Et si en plus le parachute vous lâche...

Un parachute pour nous sauver la vie ou nous pardonner nos erreurs ? Au sens booléen, la question sous-entend théoriquement deux réponses possibles mais je pense sincèrement qu'il a pourtant une multitude de façons d'aborder la réponse. Sans jouer les scientifiques, j'ai accepté de fournir à ULMag ce petit récit, celui d'une expérience personnelle, tout simplement. Il n'y a aucune volonté de ma part de démontrer quoi que ce soit. Chacun se fera une idée par lui-même.



Un simple ''incident''

L'incident (je l'appelle comme ça car je suis encore là pour écrire ces lignes) remonte à avril 2001. J'ai alors presque une centaine d'heures de vol (instruction + expérience personnelle). Certains ont peut-être déjà entendu parler du syndrome des 100 heures ! Je pense qu'il existe. On appelle ça de cette façon car, symboliquement, le pilote qui atteint ce stade sans problème peut parfois (je pèse mes mots) se sentir ''pousser des ailes'' et imaginer qu'il a tout compris du pilotage ! Les conséquences sont multiples : prise de risques, attention relâchée, témérité injustifiée qui peut très vite tourner au drame...

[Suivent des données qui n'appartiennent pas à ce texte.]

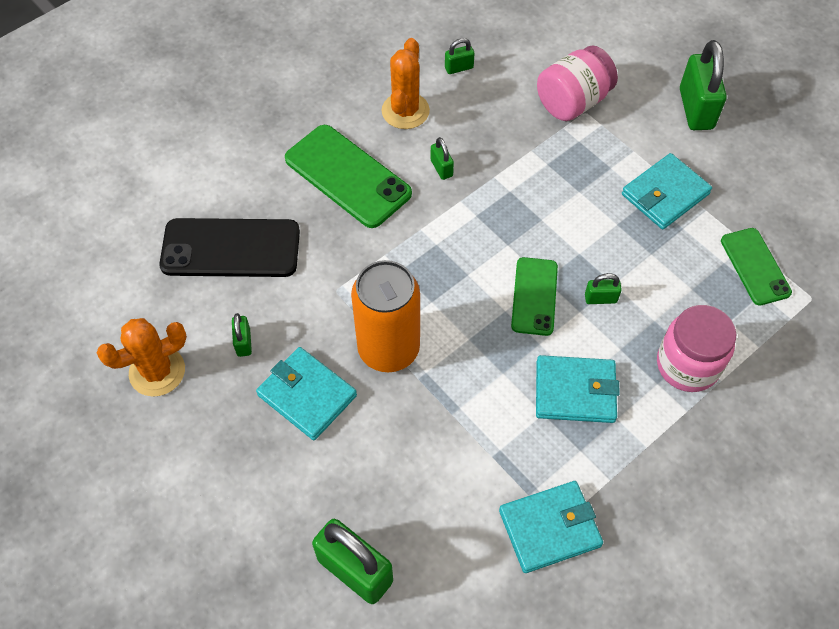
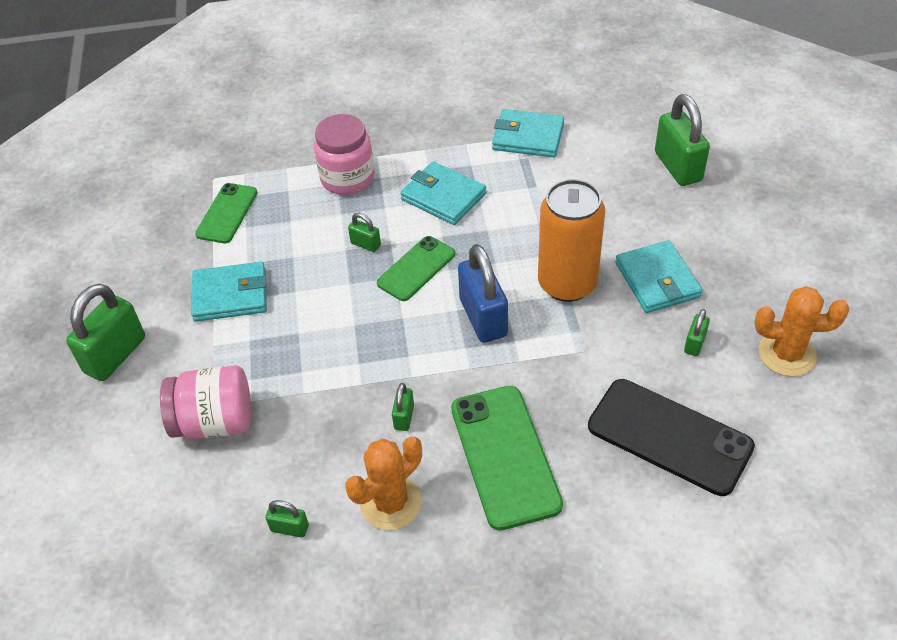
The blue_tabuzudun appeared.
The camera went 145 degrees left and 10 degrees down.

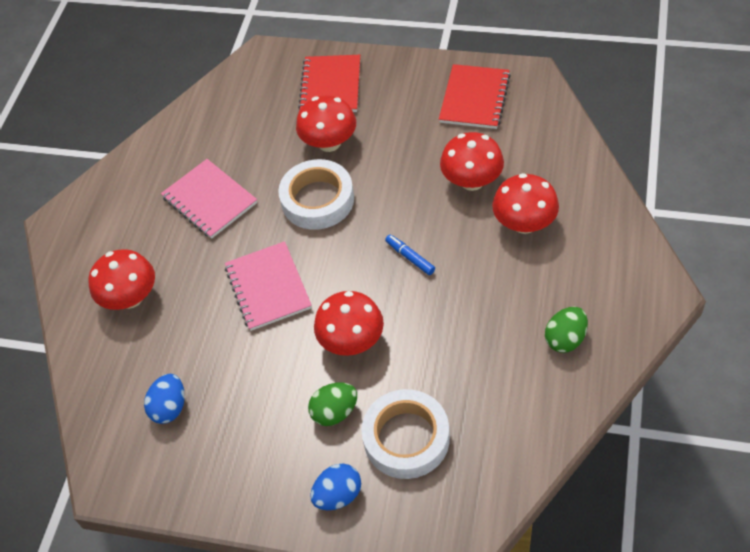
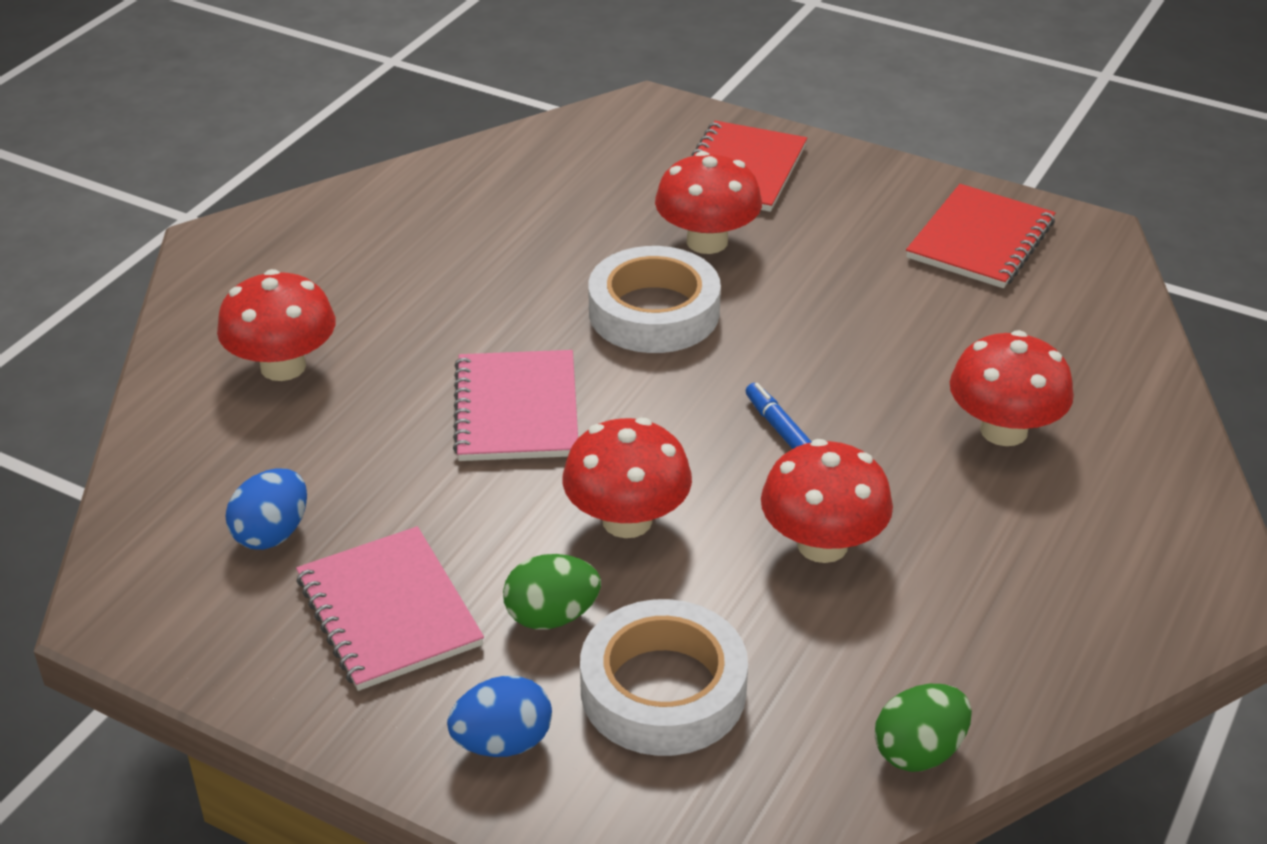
The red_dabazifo (no. 4 from left) moved.
The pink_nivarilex (no. 1 from left) moved.
The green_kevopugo (no. 2 from left) moved.
The camera went 10 degrees right and 15 degrees down.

Après deux semaines de privation, je décide d'aller rechercher mon ULM ''abandonné'' sur un terrain de province suite à une météo exécrable. Pré-vol, mise en route... Bizarre, le moteur Rotax 582 pourtant en ''pleine forme'' ne prend pas tous ses tours. Je décide de faire quelques essais et voyant que j'atteins tout de même 5500 tours (le moteur était réglé pour 6400 en statique), je me décide à faire un tour de piste. Le décollage est poussif, mais le taux de montée reste convenable. Une question survient : Le voyage tant attendu doit-il être remis en cause pour si peu ?

De retour au sol, j'inspecte tout : cuves, filtres, gicleurs, aiguilles, puits, boisseaux, durits, réservoirs, allumage, bougies , antiparasites, bobine, faisceau d'allumage... Je démonte même le filtre à essence, le nettoie alors qu'il semble impeccable et le remonte. Facile, il est démontable (ce détail a aussi son importance). Débute alors une nouvelle série d'essais en statique. Pas d'amélioration notoire, le régime reste scotché à 5500 tours et je ne vois vraiment pas d'où peut venir le problème. Tant pis, je refais un tour de piste qui se termine avec les mêmes sensations que le premier.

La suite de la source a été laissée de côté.